Punched in the Mouth
It was 2005 when Garrett Bush, now owner of Airrow Heating, suffered a life changing back injury aboard an Alaskan commercial fishing vessel. After extensive back surgery, Bush knew that he would never again work on a fishing boat and at age 28, he faced a daunting reality.
“I remember thinking, now what? I mean I had a family to provide for and fishing was all I had ever known. It was scary.”
Climbing up off the Canvas
While recovering from surgery, Garrett began to discuss his professional future with his father Ron, who was also in a transition period in his career. Ron had recently left a position with another HVAC contractor to start his own business, Airrow Heating. Well, it wasn't really a business yet as they hadn’t actually had a customer.
Garrett recalls that at that time Airrow was an old white van, a small shop in South Beach, a logo drawn up at a kitchen table, and a group of guys that wanted to do it better.
“Looking back now, I can’t believe I went through with it, but at that time, I saw it differently. I saw it as an opportunity, and I took it.”

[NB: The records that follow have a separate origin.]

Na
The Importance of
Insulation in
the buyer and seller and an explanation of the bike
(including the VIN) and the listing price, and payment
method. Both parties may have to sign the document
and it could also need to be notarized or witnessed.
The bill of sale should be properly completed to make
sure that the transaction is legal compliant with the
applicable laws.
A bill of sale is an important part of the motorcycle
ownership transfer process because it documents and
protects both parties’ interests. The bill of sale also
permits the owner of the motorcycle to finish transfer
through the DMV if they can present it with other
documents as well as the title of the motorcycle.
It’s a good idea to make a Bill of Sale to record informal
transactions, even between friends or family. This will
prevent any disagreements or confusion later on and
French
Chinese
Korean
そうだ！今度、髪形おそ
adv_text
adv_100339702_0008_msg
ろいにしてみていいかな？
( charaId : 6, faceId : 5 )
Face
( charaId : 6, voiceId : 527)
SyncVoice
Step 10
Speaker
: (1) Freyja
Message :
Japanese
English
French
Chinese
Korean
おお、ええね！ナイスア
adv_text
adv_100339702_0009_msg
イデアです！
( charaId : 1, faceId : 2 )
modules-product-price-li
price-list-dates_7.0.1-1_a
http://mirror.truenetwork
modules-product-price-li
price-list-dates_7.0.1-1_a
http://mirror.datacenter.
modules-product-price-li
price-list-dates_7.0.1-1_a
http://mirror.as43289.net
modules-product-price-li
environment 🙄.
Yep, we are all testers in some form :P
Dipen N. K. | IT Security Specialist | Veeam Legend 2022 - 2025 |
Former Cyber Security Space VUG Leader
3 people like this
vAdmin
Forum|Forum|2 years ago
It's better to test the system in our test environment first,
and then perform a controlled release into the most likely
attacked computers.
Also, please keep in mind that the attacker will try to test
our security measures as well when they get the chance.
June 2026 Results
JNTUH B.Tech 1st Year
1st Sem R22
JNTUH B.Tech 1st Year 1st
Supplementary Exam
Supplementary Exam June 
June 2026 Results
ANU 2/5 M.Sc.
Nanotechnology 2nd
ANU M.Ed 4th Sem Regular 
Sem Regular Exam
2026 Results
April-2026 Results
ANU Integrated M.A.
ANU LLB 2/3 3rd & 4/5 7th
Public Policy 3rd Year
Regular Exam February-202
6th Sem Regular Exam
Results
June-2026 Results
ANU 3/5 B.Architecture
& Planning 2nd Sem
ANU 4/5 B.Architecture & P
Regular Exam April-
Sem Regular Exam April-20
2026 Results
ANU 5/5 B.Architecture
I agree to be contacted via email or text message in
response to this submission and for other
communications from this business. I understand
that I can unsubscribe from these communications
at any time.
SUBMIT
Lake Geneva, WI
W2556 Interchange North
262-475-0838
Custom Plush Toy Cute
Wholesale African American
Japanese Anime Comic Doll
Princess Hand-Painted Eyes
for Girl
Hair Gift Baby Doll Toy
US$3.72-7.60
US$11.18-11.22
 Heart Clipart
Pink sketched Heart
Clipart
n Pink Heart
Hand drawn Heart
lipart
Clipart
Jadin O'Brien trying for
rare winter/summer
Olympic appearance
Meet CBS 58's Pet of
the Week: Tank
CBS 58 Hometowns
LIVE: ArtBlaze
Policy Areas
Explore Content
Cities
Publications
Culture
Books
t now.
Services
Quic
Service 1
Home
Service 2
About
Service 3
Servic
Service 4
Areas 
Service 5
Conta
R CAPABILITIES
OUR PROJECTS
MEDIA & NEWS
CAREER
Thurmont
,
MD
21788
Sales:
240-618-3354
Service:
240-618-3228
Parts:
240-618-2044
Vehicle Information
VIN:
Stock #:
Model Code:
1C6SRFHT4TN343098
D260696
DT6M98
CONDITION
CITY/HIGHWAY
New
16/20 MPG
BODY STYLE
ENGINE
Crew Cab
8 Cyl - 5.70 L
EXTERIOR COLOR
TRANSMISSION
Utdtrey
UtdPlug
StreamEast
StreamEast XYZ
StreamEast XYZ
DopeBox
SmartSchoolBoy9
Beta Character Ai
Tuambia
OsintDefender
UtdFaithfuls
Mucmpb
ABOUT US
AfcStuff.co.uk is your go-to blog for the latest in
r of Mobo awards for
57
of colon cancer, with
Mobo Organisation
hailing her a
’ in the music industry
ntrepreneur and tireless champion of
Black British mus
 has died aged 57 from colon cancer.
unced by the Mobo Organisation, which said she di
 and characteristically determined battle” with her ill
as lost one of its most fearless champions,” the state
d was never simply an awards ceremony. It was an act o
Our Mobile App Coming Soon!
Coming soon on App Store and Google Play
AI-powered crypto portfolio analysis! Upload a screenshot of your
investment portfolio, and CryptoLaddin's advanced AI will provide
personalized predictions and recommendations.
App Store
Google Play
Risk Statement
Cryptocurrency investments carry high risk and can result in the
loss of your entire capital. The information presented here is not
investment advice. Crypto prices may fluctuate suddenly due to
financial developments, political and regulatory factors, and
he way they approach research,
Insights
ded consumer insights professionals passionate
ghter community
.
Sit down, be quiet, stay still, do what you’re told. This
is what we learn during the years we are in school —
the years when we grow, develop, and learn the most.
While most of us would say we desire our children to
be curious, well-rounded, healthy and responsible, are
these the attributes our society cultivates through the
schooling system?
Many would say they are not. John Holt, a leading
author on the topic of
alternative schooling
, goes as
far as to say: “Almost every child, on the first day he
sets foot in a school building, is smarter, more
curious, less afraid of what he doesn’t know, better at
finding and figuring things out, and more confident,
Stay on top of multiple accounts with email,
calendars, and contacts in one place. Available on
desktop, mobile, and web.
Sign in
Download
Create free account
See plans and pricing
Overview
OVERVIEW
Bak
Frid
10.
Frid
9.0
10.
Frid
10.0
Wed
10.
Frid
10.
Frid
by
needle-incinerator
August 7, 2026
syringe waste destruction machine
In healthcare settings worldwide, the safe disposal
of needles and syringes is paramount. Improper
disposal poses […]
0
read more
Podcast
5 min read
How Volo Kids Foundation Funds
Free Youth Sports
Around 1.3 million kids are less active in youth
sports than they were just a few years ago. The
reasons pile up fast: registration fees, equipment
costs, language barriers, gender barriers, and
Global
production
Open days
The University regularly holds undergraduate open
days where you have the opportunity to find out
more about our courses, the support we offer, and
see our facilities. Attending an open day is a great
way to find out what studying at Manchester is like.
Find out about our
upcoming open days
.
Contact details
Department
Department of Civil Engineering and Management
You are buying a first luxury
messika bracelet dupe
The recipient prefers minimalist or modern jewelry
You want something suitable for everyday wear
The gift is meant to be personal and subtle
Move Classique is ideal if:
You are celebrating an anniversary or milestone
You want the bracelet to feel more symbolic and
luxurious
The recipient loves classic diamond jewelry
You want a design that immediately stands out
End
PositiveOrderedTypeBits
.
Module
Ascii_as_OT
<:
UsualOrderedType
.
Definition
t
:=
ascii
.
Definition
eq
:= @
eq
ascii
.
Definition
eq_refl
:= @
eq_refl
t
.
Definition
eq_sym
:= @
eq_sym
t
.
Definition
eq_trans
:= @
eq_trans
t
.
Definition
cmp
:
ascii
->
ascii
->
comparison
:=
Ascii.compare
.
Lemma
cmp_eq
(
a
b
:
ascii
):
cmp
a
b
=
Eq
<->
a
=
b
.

When asked what it is like to do business with Garrett, News-Times Publisher Jamie Rand noted that Garrett’s creativity, adaptability, and cautious analysis of every deal make him one of the best negotiators he has ever met, seriously.
In an American culture that is more concerned with idolizing the shocking and unconventional lifestyles of Hollywood playboys and lying politicians than they are with what happens in real life America, we ask ourselves, what happened to the real men, husbands, fathers and small businessmen of America?
Why do they seem to be ignored or non-existent? The answer is obvious; so obvious that it’s shocking. The real men, the men who are building America, blazing trails, keeping the country running, under-appreciated, and over-worked as if it is expected and not worth taking note of - these men are too busy to give a rip.
These men are too busy waking up while it’s still dark outside, working 12 hours a day, coming home and taking care of their wives and children, fixing their old pickup truck, rocking their babies to sleep, and getting their family to church every Sunday to care about publicizing themselves, seeking public spectacle, or validation of obscene vanity.